I came across and AP article in the back of my paper yesterday about a river in New Zealand that was given “personhood” status. Five years ago, the Whanganui River was recognized as a living person in a groundbreaking New Zealand law. For many who live along its banks, the official recognition validated the deep spiritual connection they have with the river. They continue to feel the draw of its waters each day, whether to fish, canoe, or refresh their lives. Geoff Hipango, who manages mental health and addiction services for a tribal provider, says it will take some time for the river’s health to be fully restored but it’s now on the right track. The river’s status is a win for his tribe and the wider community, with all wanting to see the river’s health improved for future generations. Hipango says it has been a privilege to see the river gain personhood after all the hard work of his elders. “Really it was only embodying what our people have always acknowledged and lived by. It’s just that the law caught up.”
When I looked online, I found the Whanganui River is a major river in the North Island of New Zealand. The Whanganui is the country’s third-longest river at 180 Miles (290 km). Much of the land on either side of the river’s upper reaches are part of the Whanganui National Park, though the river itself is not part of the park. The river begins on the northern slopes of Mount Tongariro, an active volcano on the central plateau close to Lake Rotoaira. This navigable river flows from the volcanic mountains, through the bush-clad hill country, and past historic small settlements before reaching the coast at Whanganui. While the river has been impacted by modern development and farming, the largest impact is ongoing eruptions from the nearby volcanos. In the 1970’s a minor eruption from Mount Ruapehu spilled some of the contents from the Ruapehu Crater Lake. The toxic water entered the Whanganui River and killed much of the aquatic life downstream. Dead eels as large as 18 pounds (8.2 kg) and trout just over 5 pounds (2.3 kg) were washed up along the riverbanks. The tributary Whakapapa River had fish losses due to a lahar (pyroclastic mud flow) from Ruapehu in April 1975.
The river has special and spiritual importance for Māori, who call it Te awa tupua. It was the home for a large proportion of Māori villages in pre-European times and is regarded as a special treasure (taonga). The river has been one of the most fiercely contested regions of the country in claims before the Waitangi Tribunal for the return of tribal lands. The Whanganui River claim is the longest-running legal case in New Zealand’s history with petitions and court action beginning in the 1930’s. More recently the Waitangi Tribunal hearings began in the 1990’s, the ongoing Tieke Marae land occupation since 1993, and the highly publicized Moutoa Gardens occupation in 1995. An agreement was reached on August 30, 2012, that entitled the Whanganui River to a legal identity. This was the first such designation in the world, and on March 15, 2017, the settlement was passed into law by the New Zealand Parliament. Chris Finlayson, the Minister for Treaty of Waitangi Negotiations, said the river would have an identity “with all the corresponding rights, duties and liabilities of a legal person”. The river will be represented by two officials, one from the Māori and the other from the government.

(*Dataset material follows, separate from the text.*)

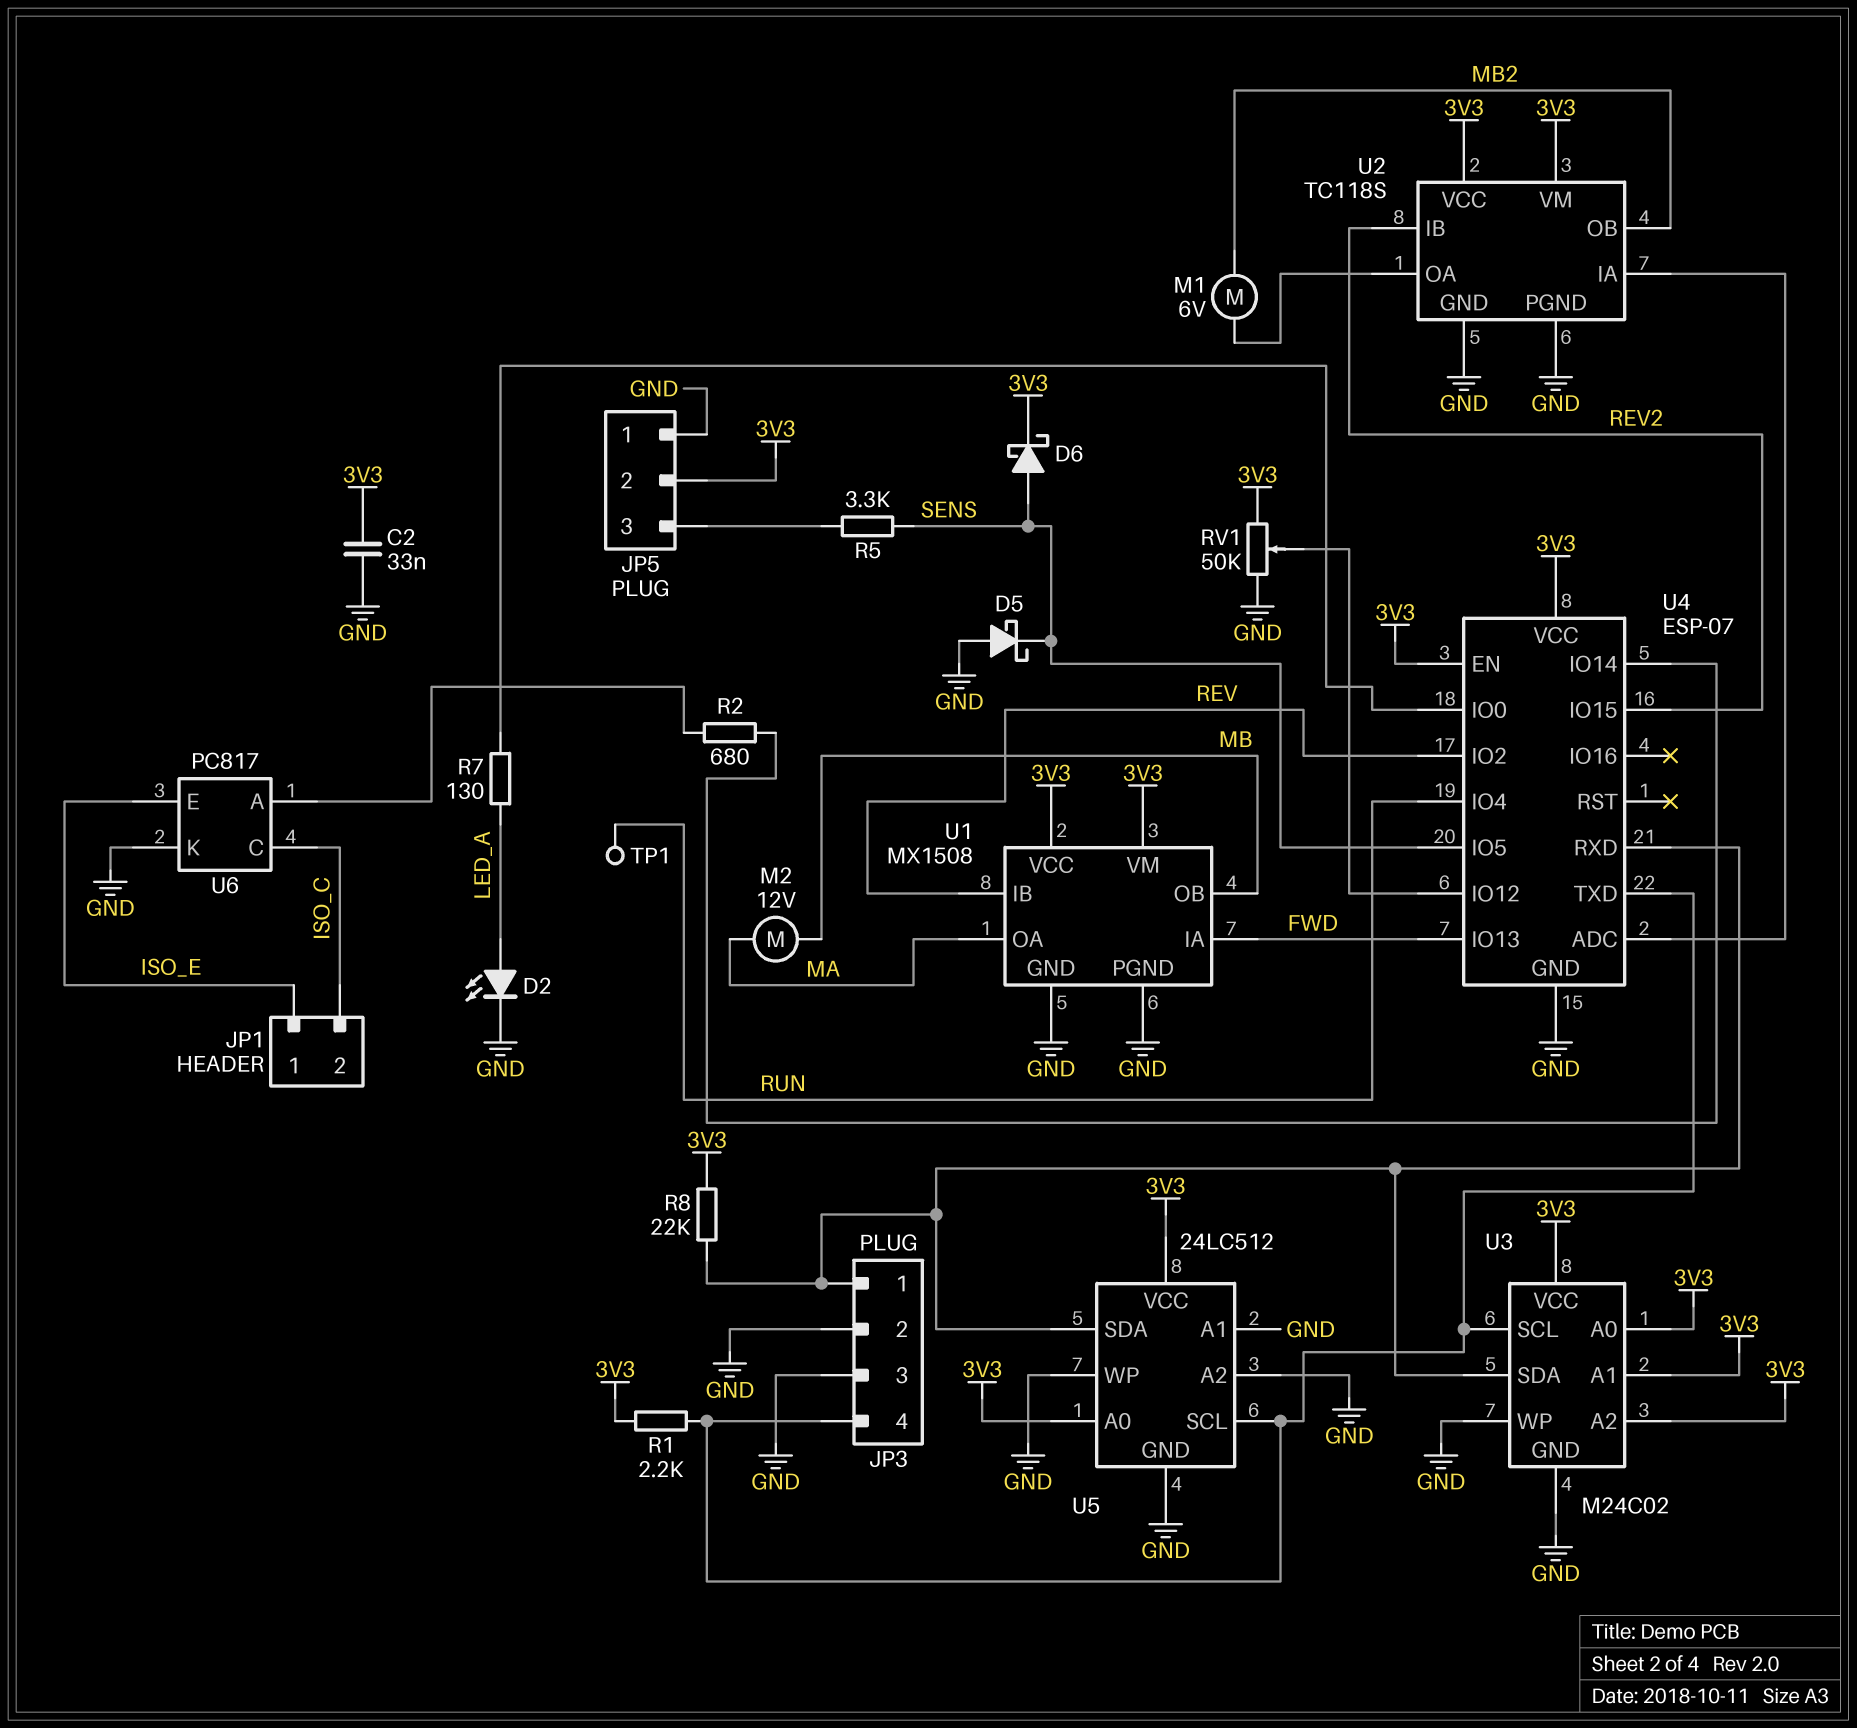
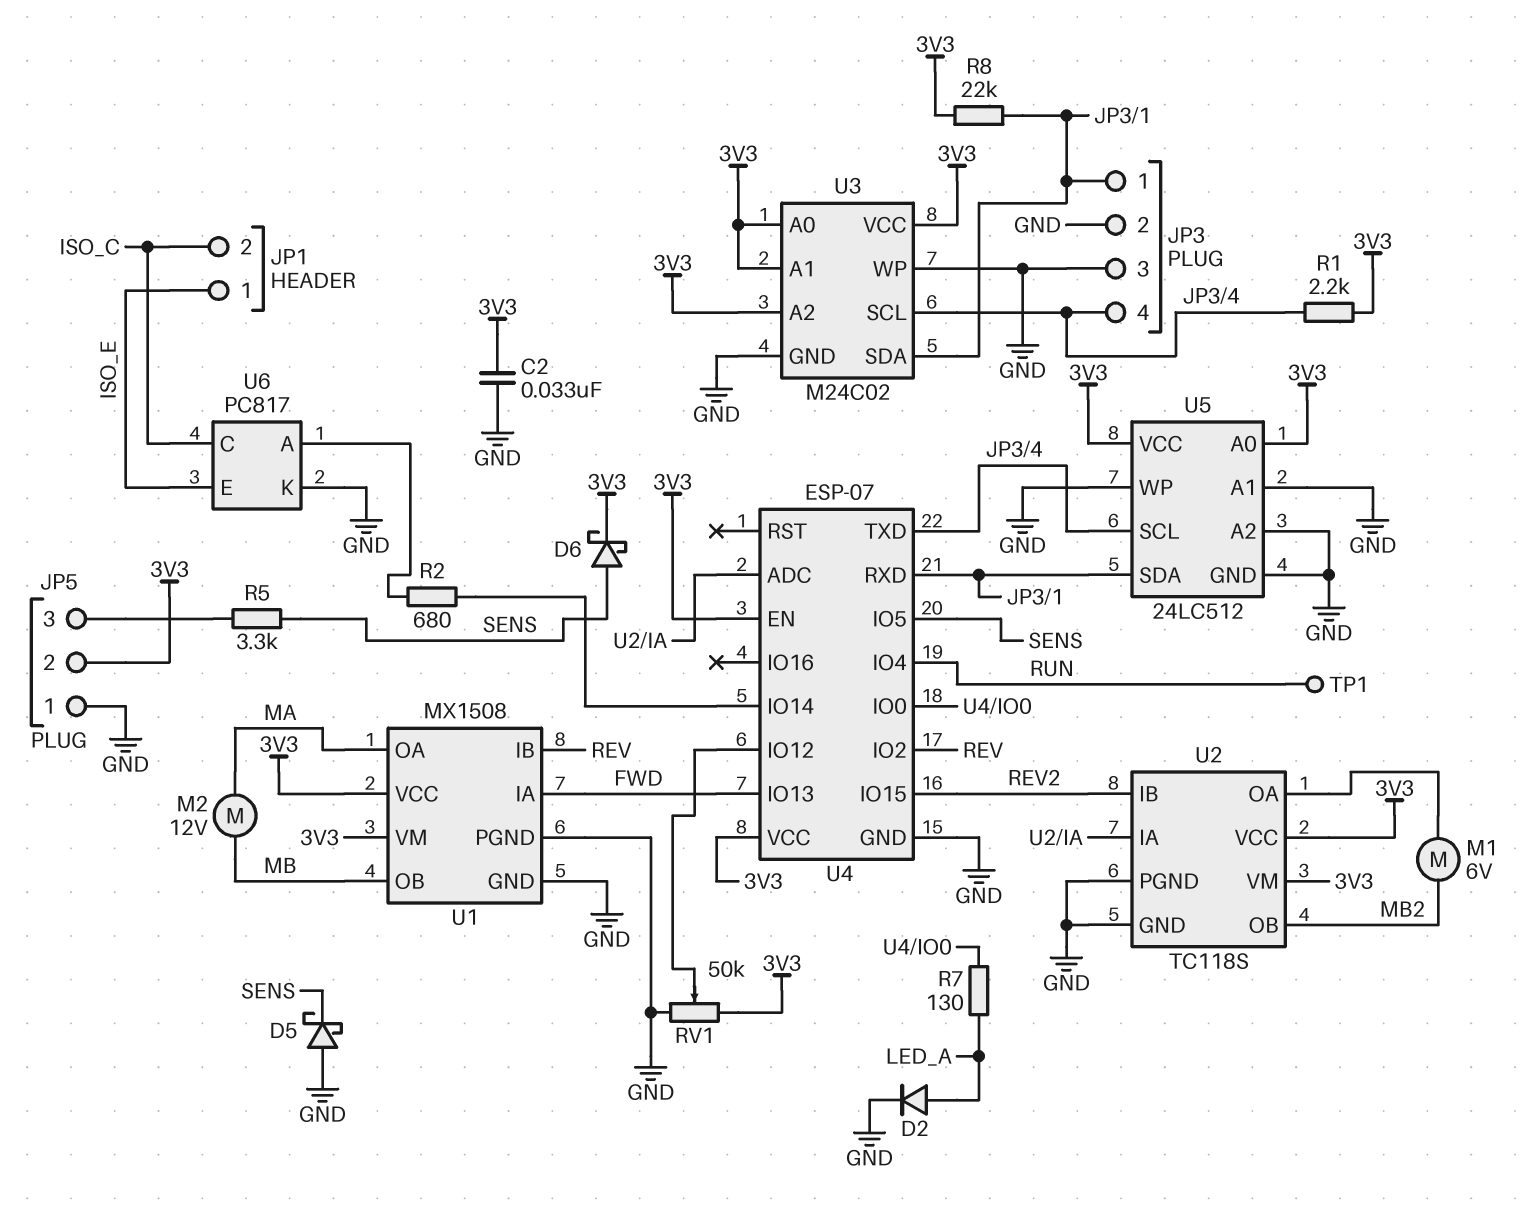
D2: LED (A LED_A, K GND) -> diode (A LED_A, K GND)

THOUGHTS: When I learned the Whanganui River had been granted the rights as a person under New Zealand law it made me wonder what those rights might be. It turns out there are seven specific rights granted to citizens. You can live in New Zealand indefinitely (seems a given), can travel overseas with a New Zealand passport (seems unlikely), can vote (again, may be tough), can stand for parliament or local government (can a river stand?), can have full access to an education (hard for the waters to sit still), can represent New Zealand in sports (water sports?), and to have full economic and social rights. It seems the last right of personhood was what may have been intended. Now it is up to the representatives from the Māori and the government to agree on what is best for the Whanganui, and its people. Act for all. Change is coming and it starts with you.